March 24, 2021

Reading this summary of what happened at Danske Bank in Estonia – with a dramatic conclusion for it’s former CEO – you can only ask yourself: what use is it to invest in artificial intelligence, expensive regtech solutions and back office systems if people know what’s happening and don’t take the right action.

In just a year and a half, 65.7 million euros and over $1 billion passed through the accounts of just one (1) client, an average of around $2.5 million for every working day — even though Danske never appeared to know who its customer was; proper customer due diligence was never done. In an other example mentioned, 10,500 one-gallon paint cans for an average price of over $1,000 each (!) were featured in trade documents. A classic example of over invoicing – and not a hard case to detect at that – and the report is full of these examples. All classic stories of under and over pricing indicating the importance of TBML.

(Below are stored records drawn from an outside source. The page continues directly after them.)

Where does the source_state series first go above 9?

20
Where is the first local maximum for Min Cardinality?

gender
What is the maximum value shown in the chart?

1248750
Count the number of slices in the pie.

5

What makes it worse is that this was facilitated – actively or passively – by local staff. Local management was aware and answering a question on the awareness of head office, the local CEO literally replied “Of course they knew”. The reason given was simple: the Estonian office would not be able to turn a profit without accepting illicit money.

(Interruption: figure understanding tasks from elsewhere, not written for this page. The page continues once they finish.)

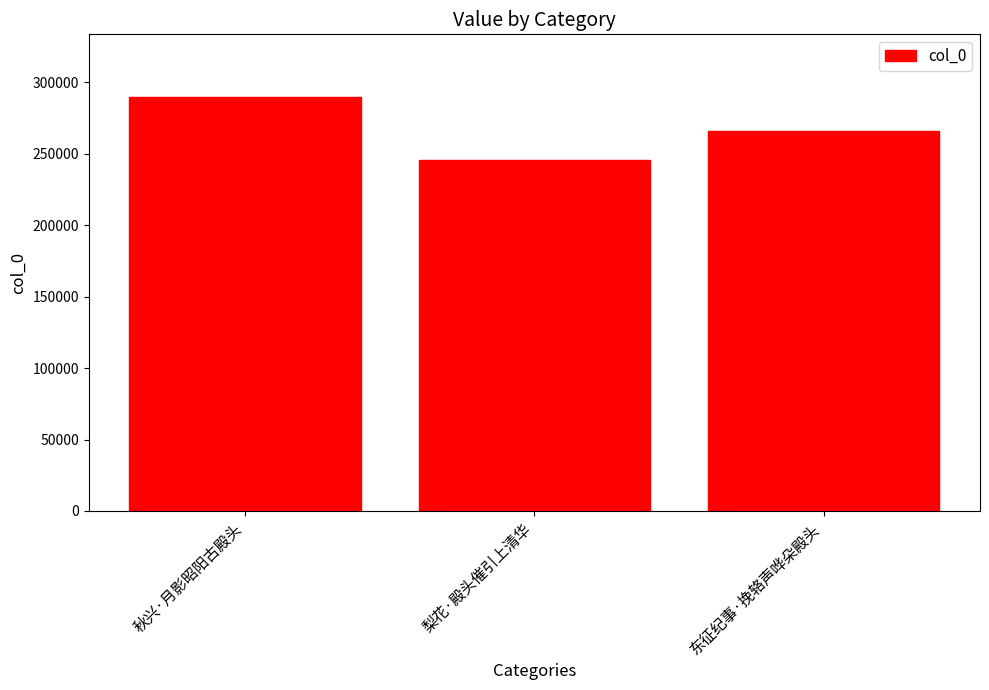

What is the change in value from 梨花·殿头催引上清华 to 东征纪事·挽辂声哗朵殿头?

+20132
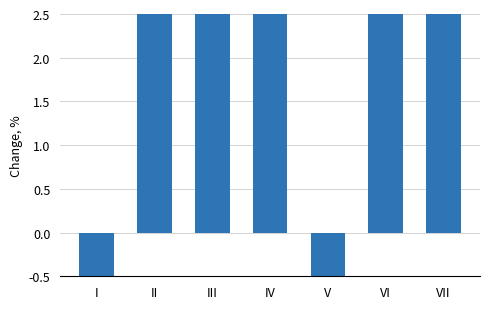

Are the bars grouped side by side (vs. stacked)?

No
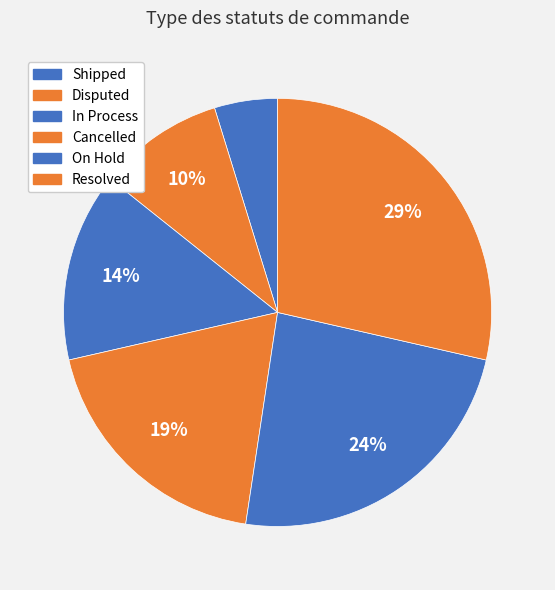

Is it true that On Hold is 13% of the pie?

False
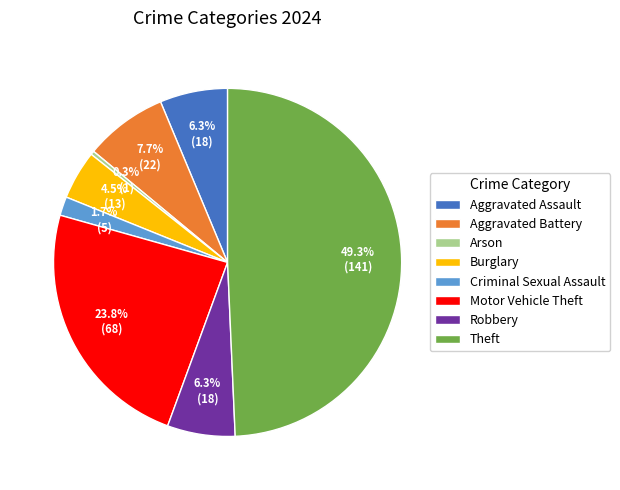

True or false: Theft accounts for 56% of the total.

False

Now, this is not something that happened in the distant past when fines were not common yet, when compliance was hardly a topic of concern for senior management and when employees of financial institutions were not even trained. How is it possible that despite all FATF recommendations, investments in the compliance function and operational compliance in the first line of defence, this still happens. In other words: what can we learn from this? The sad truth is that there’s really nothing new we can learn; it’s all known but not put to practice. Let’s review some lessons anyway.

It starts at the top, not only the tone at the top needs to be right, there needs to be actual and hands-on interest in financial economic crime prevention, incidents need to be reported and reviewed, dashboards on the level of operational compliance across the organization need to be produced and reviewed. Particularly that last element is unfortunately still missing in many financial institutions.

Secondly, broad awareness across the organization needs to be achieved. Awareness doesn’t just mean ‘having heard of it’ or ‘knowing that it is important’. Particularly for all client facing staff but also for staff involved in processing, authorizing, checking or auditing client activity, awareness needs to be translated to operational application and ready to use guidance. That implies among others clear job descriptions, detailed and job specific instructions, up‑to‑date operational procedures and clear management guidance.

Finally it implies that all supporting systems are in place to ensure operational compliance is easy to achieve. The word ‘systems’ does not refer to technology alone; of course state of the art transaction monitoring systems – where possible making use of artificial intelligence and publicly available data – smooth onboarding and customer relationship management systems are important. Equally important are non-technical systems like easily accessible escalation procedures, a system for support by the second line of defence and not to forget appraisal and reward systems that support adherence to internal AML/CFT policies.

A policy is just a document. An important document, but in the end nothing more than that. The first line of defence with help from the compliance function needs to make it work, needs to ensure that policies are adhered to, that staff are trained, that well-thinking analysts, customer service staff and relationship managers act with integrity. Culture is key and fintech is not a panacea; in the end achieving operational compliance depends on the power to execute and the ability to operationalise compliance guidelines in the first line of defence.